Might there be some time lag in the state's distribution once it gets the alerts from Forest City?

So I asked the state agency, "When did ESD get the look ahead and how long did it take to distribute?" I got this not-so-informative response: "The holiday slightly delayed the release of the schedule."

A missed opportunity for criticism and oversight

Some who might have criticized Forest City and the state are trying to look on the bright side.

At the meeting, Gib Veconi of the Prospect Heights Neighborhood Development Council and BrooklynSpeaks, periodically a powerful critic of the project, chose not to address the delay but to look at the bigger picture, the agreement signed in June that moves the deadline for affordable housing up ten years, to 2025, and sets up a new Atlantic Yards Community Development Corporation to monitor compliance with the project’s public commitments.

"We think this is the best platform to move forward on, to try to make the project accountable and responsive," he said.

He got a thank-you from Empire State Development's Marion Phillips III.

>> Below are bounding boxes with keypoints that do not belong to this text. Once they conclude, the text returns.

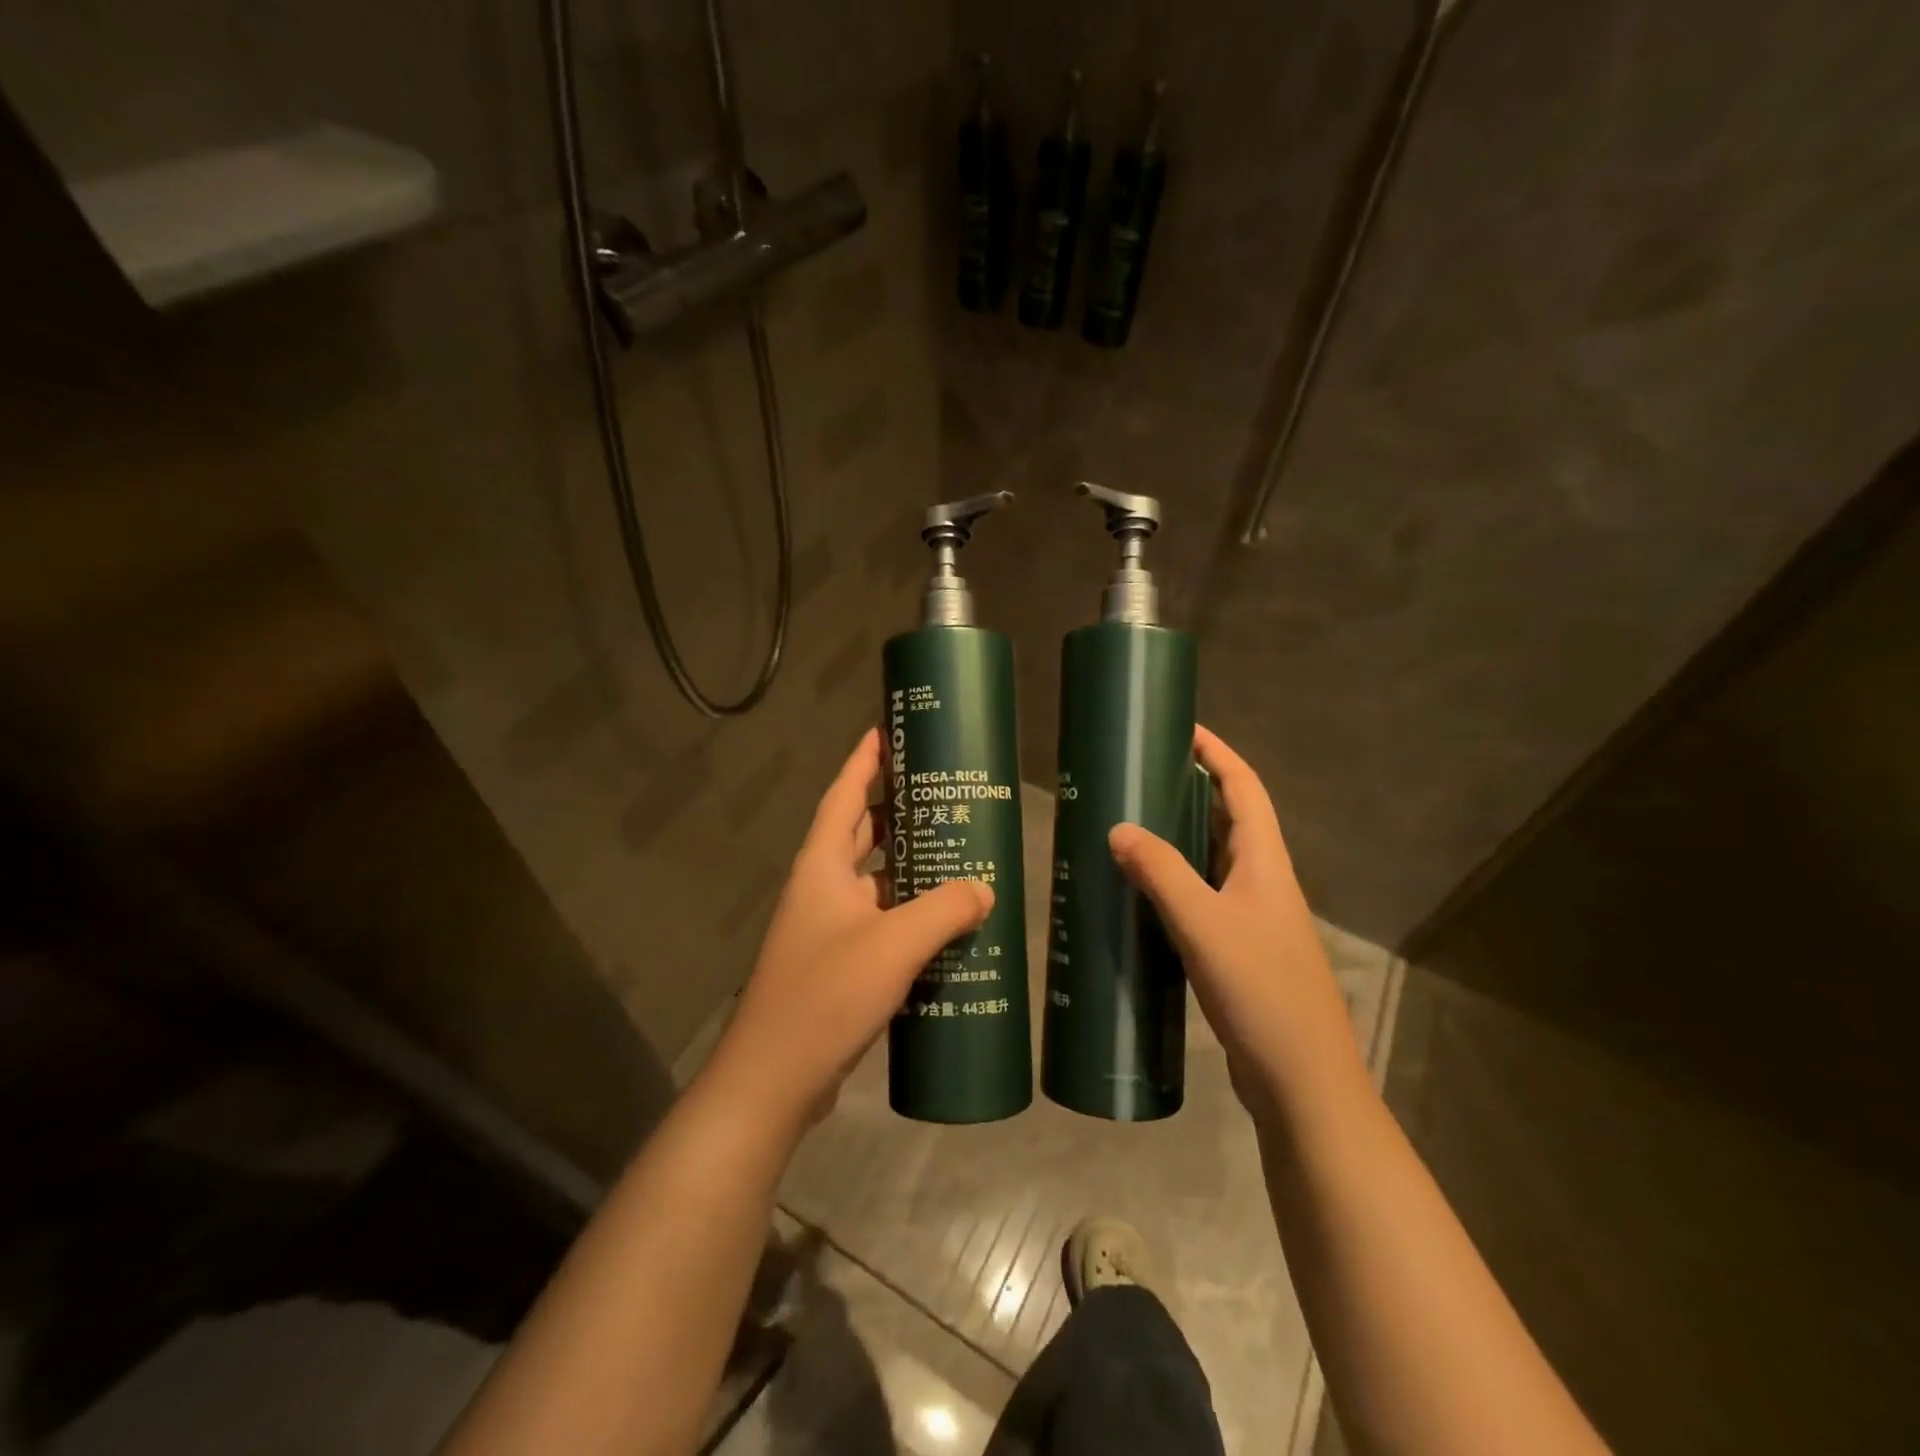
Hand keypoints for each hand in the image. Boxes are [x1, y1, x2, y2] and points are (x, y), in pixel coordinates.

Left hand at [703, 728, 993, 1130]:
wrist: (774, 1078)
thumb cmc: (825, 995)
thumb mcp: (893, 945)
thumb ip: (944, 910)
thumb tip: (984, 889)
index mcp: (822, 867)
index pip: (844, 796)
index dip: (864, 761)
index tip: (887, 731)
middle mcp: (822, 888)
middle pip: (860, 832)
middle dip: (894, 808)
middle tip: (940, 792)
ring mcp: (828, 928)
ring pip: (873, 879)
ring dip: (906, 863)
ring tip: (953, 849)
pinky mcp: (839, 963)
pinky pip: (879, 920)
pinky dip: (907, 911)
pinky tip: (944, 921)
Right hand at [1107, 725, 1359, 1117]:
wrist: (1302, 1081)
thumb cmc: (1261, 991)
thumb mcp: (1204, 925)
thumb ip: (1161, 873)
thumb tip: (1117, 828)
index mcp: (1266, 863)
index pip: (1244, 788)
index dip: (1216, 753)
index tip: (1181, 728)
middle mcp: (1264, 882)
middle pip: (1230, 818)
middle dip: (1192, 790)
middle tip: (1140, 777)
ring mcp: (1253, 918)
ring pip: (1214, 860)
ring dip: (1180, 837)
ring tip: (1131, 826)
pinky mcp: (1239, 949)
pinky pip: (1203, 897)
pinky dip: (1175, 882)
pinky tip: (1140, 895)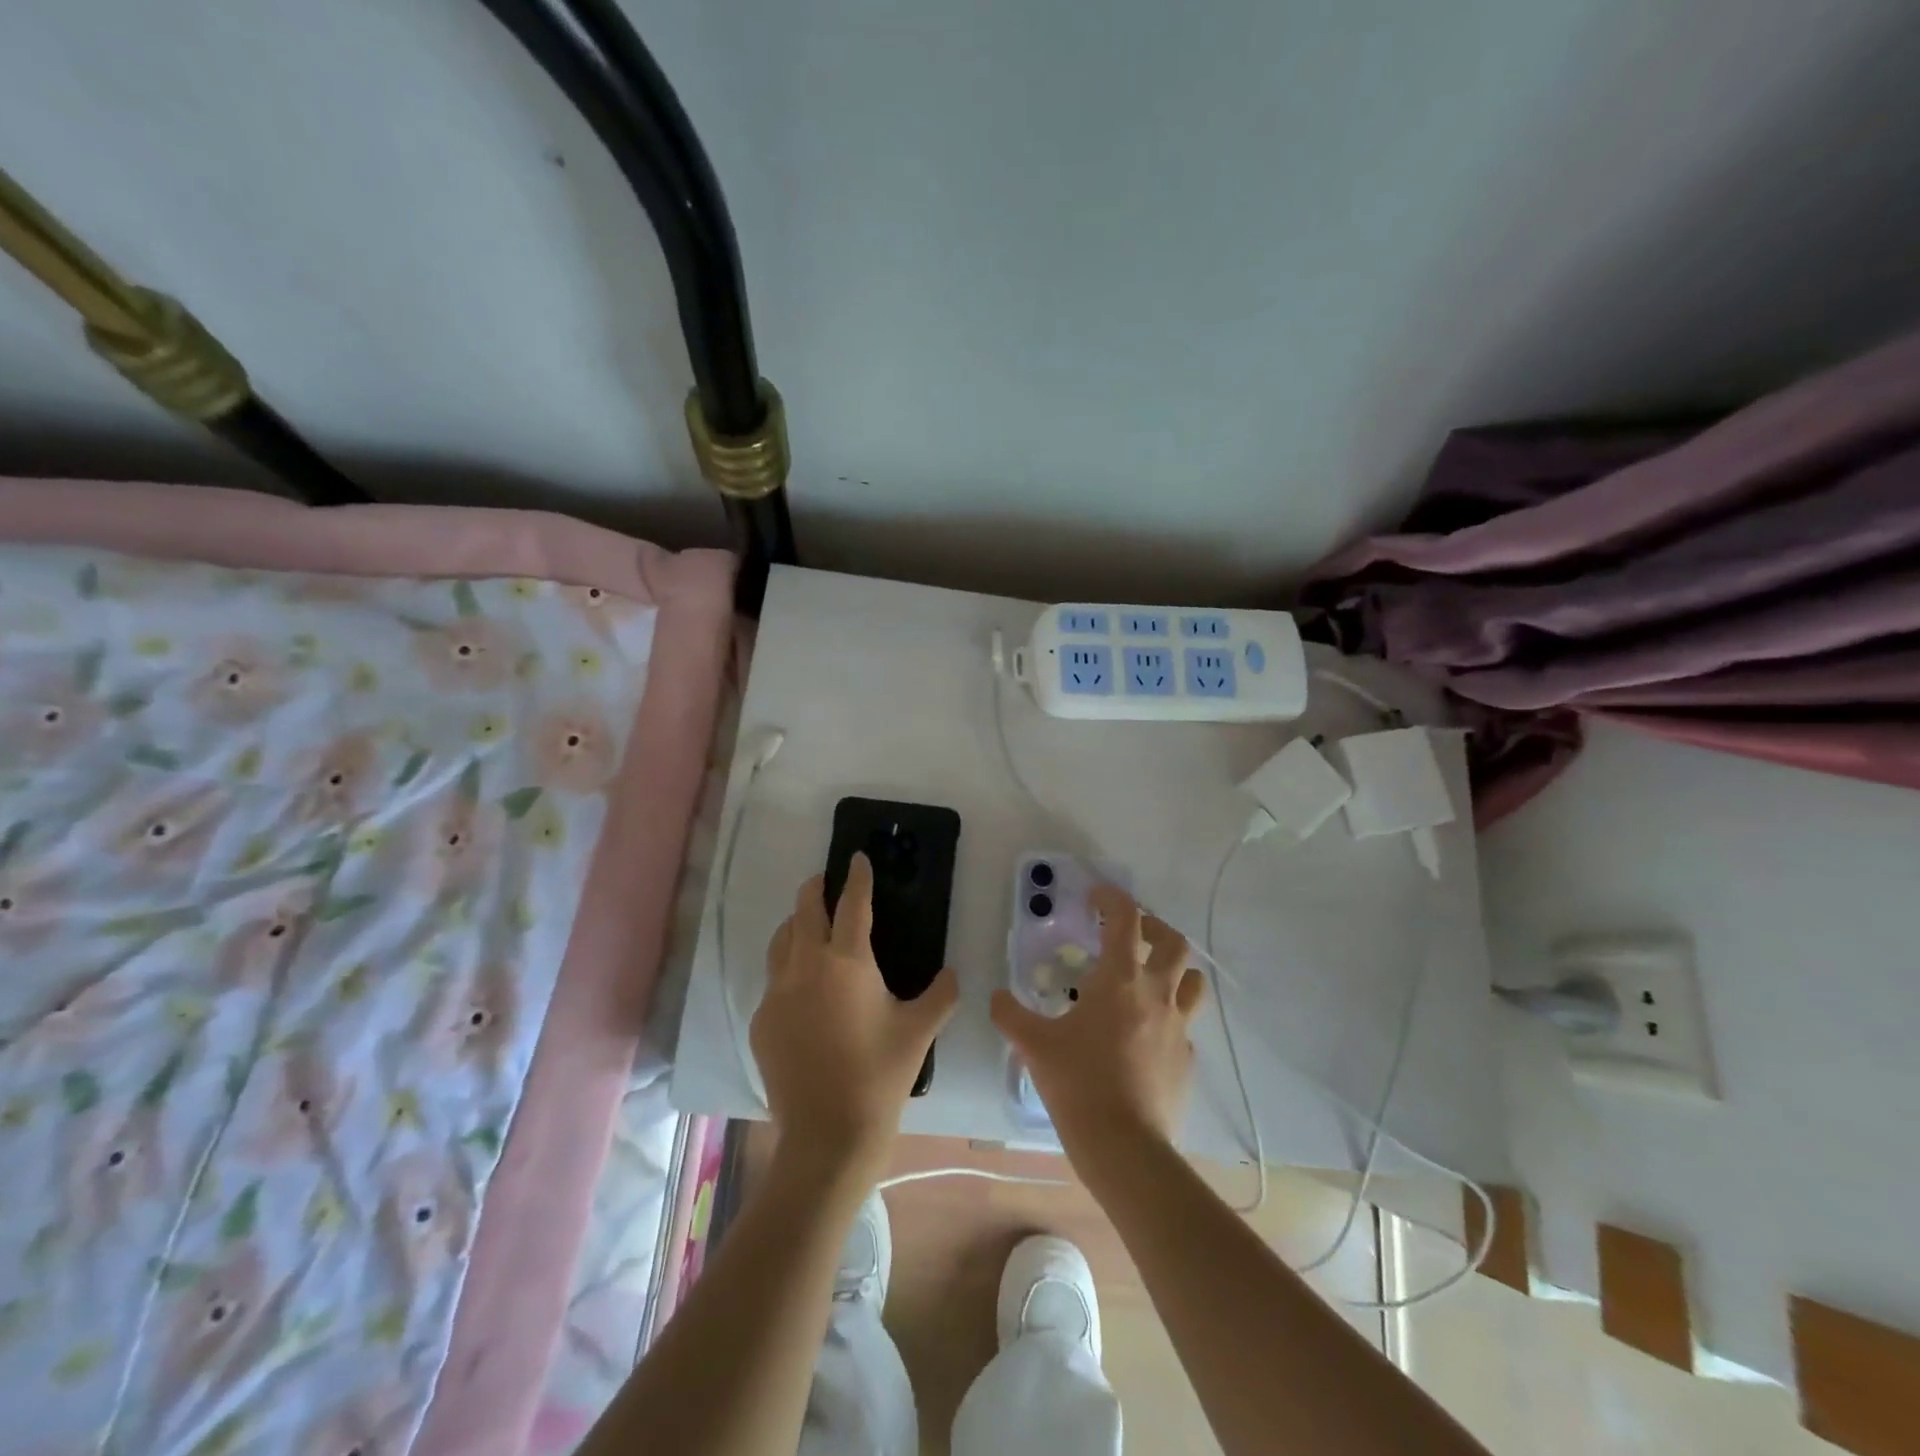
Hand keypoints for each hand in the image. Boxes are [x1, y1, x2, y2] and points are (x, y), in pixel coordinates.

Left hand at [753, 854, 957, 1179]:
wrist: (827, 1135)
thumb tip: (952, 974)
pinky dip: (788, 969)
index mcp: (847, 961)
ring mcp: (778, 993)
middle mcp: (806, 966)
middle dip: (816, 889)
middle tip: (827, 883)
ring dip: (795, 924)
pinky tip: (802, 989)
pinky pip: (774, 980)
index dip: (856, 876)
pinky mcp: (762, 1021)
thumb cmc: (880, 1076)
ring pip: (780, 940)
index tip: (856, 857)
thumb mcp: (920, 1031)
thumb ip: (941, 994)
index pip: (852, 903)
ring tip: (809, 925)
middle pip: (804, 910)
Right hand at [992, 885, 1205, 1160]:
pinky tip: (1146, 1033)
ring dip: (1173, 968)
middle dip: (1153, 927)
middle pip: (1173, 941)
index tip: (1094, 897)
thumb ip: (1010, 1015)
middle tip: (1128, 934)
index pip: (1125, 918)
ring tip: (1148, 976)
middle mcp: (1157, 993)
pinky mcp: (1187, 1058)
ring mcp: (1179, 1026)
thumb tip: (995, 997)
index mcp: (1121, 979)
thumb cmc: (1079, 1084)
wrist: (1125, 1147)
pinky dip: (1169, 1016)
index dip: (1111, 898)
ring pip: (1191, 979)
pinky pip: (1185, 1024)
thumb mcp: (1034, 1045)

[Update: Note that Veconi points out that he was reacting to criticism of the CDC. True, but Veconi's general posture suggests a more friendly relationship with Forest City and the state.]

The new Community Development Corporation, with board members appointed by local elected officials (but mostly by the governor), should be an improvement, but it won't be up and running until December. 

As Cotton's statement and the ESD's explanation about the delay glaringly show, the project needs oversight right now. It's not like Forest City is pausing construction activities until December.

Part of a pattern

It's not unusual for the alerts to come late. This past June, an alert was distributed by ESD at 2:30 pm on a Tuesday. Such Tuesday releases are common. Sometimes they've come on Wednesday, two business days late, as was the case last week.

And sometimes there are Supplemental Alerts, with some announcing work that has already begun.